By contrast, facial recognition relies on the most distinctive and unconcealed feature of the human form. Obscuring the face with clothing or accessories is possible, but only temporarily—and even then, a disguise could just provide another means for positive identification in surveillance footage. A fingerprint or a position in space doesn’t feel like a fundamental, conscious feature of someone’s lived identity. But their face very much does.
From a legal perspective, issues of search and seizure must address whether a subject would have a “reasonable expectation of privacy” in the materials searched or seized. Taking pictures of people in public generally isn’t violatory because people have reduced expectations of privacy in those situations. Collecting fingerprints is generally allowed, but DNA evidence is subject to additional scrutiny. One reason the ACLU gets concerned about a service like Geofeedia is that it’s not entirely clear how such collection relates to citizens’ protections from unlawful search under the Fourth Amendment. To preserve the sanctity of those protections, it is sometimes necessary to forego technologies that might seem useful in retrospect.
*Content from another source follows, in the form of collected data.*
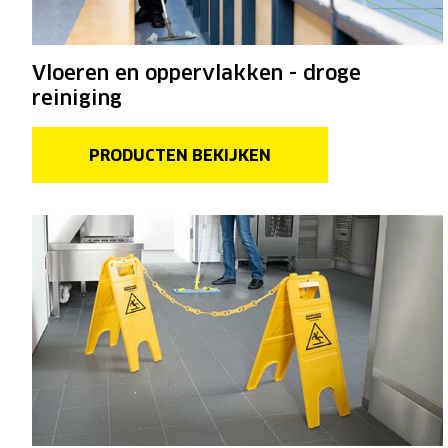
Vloeren en oppervlakken - droge
reiniging
PRODUCTEN BEKIJKEN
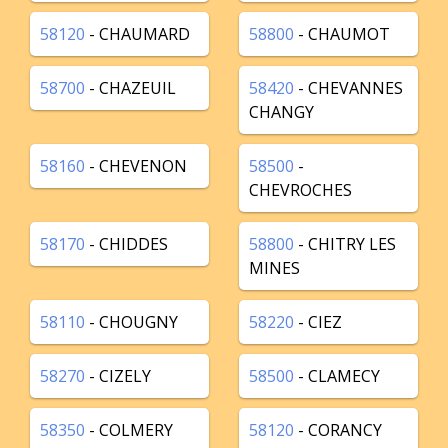
58120
- CHAUMARD
58800
- CHAUMOT
58700
- CHAZEUIL
58420
- CHEVANNES
CHANGY
58160
- CHEVENON
58500
-
CHEVROCHES
58170
- CHIDDES
58800
- CHITRY LES
MINES
58110
- CHOUGNY
58220
- CIEZ
58270
- CIZELY
58500
- CLAMECY
58350
- COLMERY
58120
- CORANCY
The Capital Gazette shooting might bring new scrutiny to a common practice that few American citizens know much about: The collection, storage, and rapid search of driver’s license and ID-card photos. When facial recognition comes up as a topic of privacy and policy debate, it often takes the tenor of science-fiction dystopia. When big tech companies like Amazon or NVidia make technologies that end up fueling state surveillance, real life starts to look like paranoia-fiction. In China, the burgeoning social-credit system aspires to total surveillance of citizens. But the reality of state oversight by facial recognition is much more ordinary, and it’s already here. Everyone who gets a driver’s license or ID card interacts with it. And then they do so again, every day, anytime they show their face in public.